"I might have known it," soliloquized Gracia with conviction. "You are jealous of dear Phil!"
"Who? Me?" cried Hooker, smiling down at her grimly. "Well, let it go at that," he said, as she regarded him with an arch smile. "I'd certainly be a fool to take all those chances for nothing. Let him steal his own girl—that's what I say!"
"Now that, Mr. Hooker," burst out Gracia in a passion, "is very unkind—and rude! Am I a woman of the town, to be stolen by one man or another? Am I—"
"That's what you would be," put in Bud, with brutal directness, "if these rebels got hold of you. No, ma'am, I wouldn't take you out of this town for a hundred thousand dollars. You don't know what you're talking about, that's all! Wait till the fighting is over—Gee! Did you hear that? Come on, let's get into the house!"
He ducked suddenly as a bullet went spang against the corrugated iron roof above them and, seizing her by the hand, he half dragged her through a side door and into the summer garden.
Here a sudden outcry of women's voices assailed their ears like a rush of wind and they beheld peon mothers running to and fro with their screaming children clasped to their breasts or dragging at their skirts. A few helpless men were trying to keep them quiet, but as the bullets began to thud against the adobe walls the garden became a bedlam.

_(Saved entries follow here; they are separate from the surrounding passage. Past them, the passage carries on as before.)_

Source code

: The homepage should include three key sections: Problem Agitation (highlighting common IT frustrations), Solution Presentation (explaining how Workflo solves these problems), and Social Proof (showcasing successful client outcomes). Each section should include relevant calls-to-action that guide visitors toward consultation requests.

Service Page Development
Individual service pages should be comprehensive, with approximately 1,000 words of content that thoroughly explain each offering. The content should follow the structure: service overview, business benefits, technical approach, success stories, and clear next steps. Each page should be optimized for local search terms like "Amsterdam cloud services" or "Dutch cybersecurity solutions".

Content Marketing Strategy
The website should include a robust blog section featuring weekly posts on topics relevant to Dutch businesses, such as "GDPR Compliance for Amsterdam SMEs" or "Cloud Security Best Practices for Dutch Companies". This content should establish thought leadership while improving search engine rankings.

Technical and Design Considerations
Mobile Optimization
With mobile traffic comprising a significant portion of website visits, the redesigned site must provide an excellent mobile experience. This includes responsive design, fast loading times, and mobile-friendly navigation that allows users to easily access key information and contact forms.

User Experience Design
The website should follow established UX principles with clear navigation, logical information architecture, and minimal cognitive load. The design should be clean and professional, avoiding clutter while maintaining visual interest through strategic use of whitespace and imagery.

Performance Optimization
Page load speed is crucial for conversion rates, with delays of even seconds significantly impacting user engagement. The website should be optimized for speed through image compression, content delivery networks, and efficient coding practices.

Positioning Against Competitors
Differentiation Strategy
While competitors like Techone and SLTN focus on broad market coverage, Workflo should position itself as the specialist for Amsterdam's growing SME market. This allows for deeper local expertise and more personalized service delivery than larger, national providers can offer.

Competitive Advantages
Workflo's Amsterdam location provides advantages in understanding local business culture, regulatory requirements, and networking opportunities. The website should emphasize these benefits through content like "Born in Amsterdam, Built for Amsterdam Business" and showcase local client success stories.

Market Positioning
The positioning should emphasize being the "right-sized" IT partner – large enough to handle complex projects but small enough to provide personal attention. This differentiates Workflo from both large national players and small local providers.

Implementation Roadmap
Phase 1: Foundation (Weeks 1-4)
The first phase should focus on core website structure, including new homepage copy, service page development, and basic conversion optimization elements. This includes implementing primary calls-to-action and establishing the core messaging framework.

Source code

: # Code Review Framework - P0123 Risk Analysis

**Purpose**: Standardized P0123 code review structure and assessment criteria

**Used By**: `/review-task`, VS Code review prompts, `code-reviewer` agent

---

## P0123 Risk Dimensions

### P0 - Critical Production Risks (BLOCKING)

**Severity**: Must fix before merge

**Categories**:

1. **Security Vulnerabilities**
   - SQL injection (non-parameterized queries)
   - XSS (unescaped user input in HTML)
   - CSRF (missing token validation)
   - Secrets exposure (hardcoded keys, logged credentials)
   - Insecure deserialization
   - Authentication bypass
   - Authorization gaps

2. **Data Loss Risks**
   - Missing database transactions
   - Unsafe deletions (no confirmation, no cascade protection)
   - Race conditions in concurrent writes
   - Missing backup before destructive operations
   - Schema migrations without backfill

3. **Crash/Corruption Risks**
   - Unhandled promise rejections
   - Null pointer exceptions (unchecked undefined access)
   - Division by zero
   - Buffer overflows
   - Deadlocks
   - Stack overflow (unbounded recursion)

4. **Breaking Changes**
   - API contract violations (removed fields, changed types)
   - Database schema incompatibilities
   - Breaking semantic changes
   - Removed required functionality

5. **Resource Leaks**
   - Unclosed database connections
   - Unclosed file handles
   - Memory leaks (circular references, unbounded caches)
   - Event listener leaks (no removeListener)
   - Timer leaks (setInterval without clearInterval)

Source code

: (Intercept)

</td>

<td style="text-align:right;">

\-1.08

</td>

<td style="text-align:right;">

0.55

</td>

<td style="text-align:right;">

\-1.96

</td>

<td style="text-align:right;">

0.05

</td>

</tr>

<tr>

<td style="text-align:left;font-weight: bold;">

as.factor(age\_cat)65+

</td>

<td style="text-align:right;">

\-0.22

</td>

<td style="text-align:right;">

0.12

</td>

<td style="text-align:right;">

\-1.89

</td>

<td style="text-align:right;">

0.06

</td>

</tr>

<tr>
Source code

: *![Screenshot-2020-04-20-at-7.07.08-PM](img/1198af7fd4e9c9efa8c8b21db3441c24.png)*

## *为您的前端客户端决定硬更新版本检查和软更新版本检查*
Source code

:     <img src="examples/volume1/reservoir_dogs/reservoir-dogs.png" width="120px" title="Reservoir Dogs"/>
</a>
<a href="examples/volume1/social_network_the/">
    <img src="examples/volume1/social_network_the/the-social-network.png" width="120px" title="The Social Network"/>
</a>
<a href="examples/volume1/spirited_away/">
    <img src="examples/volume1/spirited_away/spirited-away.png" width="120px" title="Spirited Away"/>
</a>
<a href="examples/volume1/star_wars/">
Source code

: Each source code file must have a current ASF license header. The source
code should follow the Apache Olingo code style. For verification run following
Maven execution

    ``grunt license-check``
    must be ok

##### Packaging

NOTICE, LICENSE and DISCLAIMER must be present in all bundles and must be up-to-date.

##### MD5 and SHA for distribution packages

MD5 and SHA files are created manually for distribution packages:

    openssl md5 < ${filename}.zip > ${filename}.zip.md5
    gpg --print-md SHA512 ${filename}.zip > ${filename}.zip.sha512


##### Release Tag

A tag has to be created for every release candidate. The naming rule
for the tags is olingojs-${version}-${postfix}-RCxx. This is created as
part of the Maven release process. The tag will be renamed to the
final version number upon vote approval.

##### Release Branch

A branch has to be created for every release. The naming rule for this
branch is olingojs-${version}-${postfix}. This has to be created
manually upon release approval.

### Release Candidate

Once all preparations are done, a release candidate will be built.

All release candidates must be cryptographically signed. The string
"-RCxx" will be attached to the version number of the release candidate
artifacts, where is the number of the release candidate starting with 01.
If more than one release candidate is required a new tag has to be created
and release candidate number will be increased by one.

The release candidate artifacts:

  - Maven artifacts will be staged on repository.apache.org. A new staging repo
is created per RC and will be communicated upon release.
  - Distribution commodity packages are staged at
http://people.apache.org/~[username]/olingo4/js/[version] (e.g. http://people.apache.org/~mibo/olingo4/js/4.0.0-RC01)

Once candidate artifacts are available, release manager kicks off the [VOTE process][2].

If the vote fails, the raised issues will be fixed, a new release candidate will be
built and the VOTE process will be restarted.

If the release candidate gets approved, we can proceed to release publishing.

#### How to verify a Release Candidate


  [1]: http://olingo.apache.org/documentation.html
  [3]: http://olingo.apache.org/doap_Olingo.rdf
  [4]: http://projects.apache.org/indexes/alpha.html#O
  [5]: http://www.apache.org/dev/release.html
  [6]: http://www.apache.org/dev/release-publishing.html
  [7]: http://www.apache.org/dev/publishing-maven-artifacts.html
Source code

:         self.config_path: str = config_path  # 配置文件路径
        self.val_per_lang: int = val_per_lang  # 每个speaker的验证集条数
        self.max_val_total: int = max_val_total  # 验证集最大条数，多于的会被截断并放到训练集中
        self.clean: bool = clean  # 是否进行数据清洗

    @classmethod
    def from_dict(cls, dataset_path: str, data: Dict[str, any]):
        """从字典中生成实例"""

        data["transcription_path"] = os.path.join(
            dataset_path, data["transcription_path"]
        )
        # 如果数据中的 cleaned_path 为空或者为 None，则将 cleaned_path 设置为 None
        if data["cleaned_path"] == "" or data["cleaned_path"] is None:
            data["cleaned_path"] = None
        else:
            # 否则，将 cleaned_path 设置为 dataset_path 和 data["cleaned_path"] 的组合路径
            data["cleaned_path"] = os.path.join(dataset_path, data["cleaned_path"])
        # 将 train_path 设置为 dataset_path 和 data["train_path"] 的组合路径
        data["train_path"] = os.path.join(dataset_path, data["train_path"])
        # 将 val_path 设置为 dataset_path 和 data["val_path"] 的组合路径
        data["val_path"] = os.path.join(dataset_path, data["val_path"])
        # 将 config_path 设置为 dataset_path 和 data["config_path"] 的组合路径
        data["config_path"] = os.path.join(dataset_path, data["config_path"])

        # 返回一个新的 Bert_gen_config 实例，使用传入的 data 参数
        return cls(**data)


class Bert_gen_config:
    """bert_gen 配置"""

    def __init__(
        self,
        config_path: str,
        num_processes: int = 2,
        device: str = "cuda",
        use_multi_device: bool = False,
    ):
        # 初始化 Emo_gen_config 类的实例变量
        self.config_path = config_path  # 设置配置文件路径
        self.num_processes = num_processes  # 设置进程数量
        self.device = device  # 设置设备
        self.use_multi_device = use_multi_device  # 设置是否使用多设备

Gracia stood and surveyed the scene for a moment, ignoring the hulking Bud with disdainful eyes. Then she snatched her hand indignantly away and ran to pick up a child. That was all, but Hooker knew what she thought of him.
He passed through the house, hoping to discover where she had gone, but all he heard was her commanding voice as she silenced the wailing women, and, feeling somehow very much out of place, he stepped forth into the open.
After all, for a man of his build, the open was best. Let the white-handed boys stay with the ladies—they understood their ways.